PII can distinguish or trace a person's identity or any other information linked or linkable to any specified individual.

There were two personally identifiable information violations earlier this year, which means that personnel here didn't appropriately safeguard information.

Charles Springs, the Academy's Privacy Act officer, said the most common PII violations are government computer users failing to digitally sign and encrypt their emails containing PII.

All users should place "For Official Use Only or "FOUO'" at the beginning of the subject line, and "This e-mail contains for official use only information which must be protected under the Freedom of Information Act (5 U.S.C .552) and/or the Privacy Act of 1974 (5 U.S.C. 552a)," in their emails, he said.

The second-most common PII violation is unprotected personal information on share drives, Springs said.
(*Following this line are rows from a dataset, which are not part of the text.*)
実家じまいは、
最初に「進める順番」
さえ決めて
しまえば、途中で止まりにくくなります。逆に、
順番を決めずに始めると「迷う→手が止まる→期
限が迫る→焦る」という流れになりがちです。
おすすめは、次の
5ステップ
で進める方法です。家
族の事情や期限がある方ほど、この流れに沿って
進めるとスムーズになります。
"Users are placing PII in shared folders that are not locked down and they're are not ensuring people with a need-to-know are in the correct security group," he said. "Also, they're not password protecting the document so anyone on the network with access to that area can see the PII, which is a security breach."

For your protection:

· Digitally sign and encrypt emails containing PII.

· Use the PII statement in emails containing Personally Identifiable Information. Do not use this statement otherwise. This will allow email recipients to determine if an email contains sensitive information or not and if the message requires protection.

· Don't take information out of a privacy act system of records and place it in other formats to send via email.

· Lock shared drive areas containing PII to those with a "need-to-know."

· Do not send PII to non-federal agencies unless the agency or person has encryption capabilities. Use https://safe.amrdec.army.mil/SAFE2 as an alternate means.
· Do not send PII to a list of people.

· If a PII violation occurs, immediately secure the information if it's on a shared drive and notify your unit's Privacy Act monitor.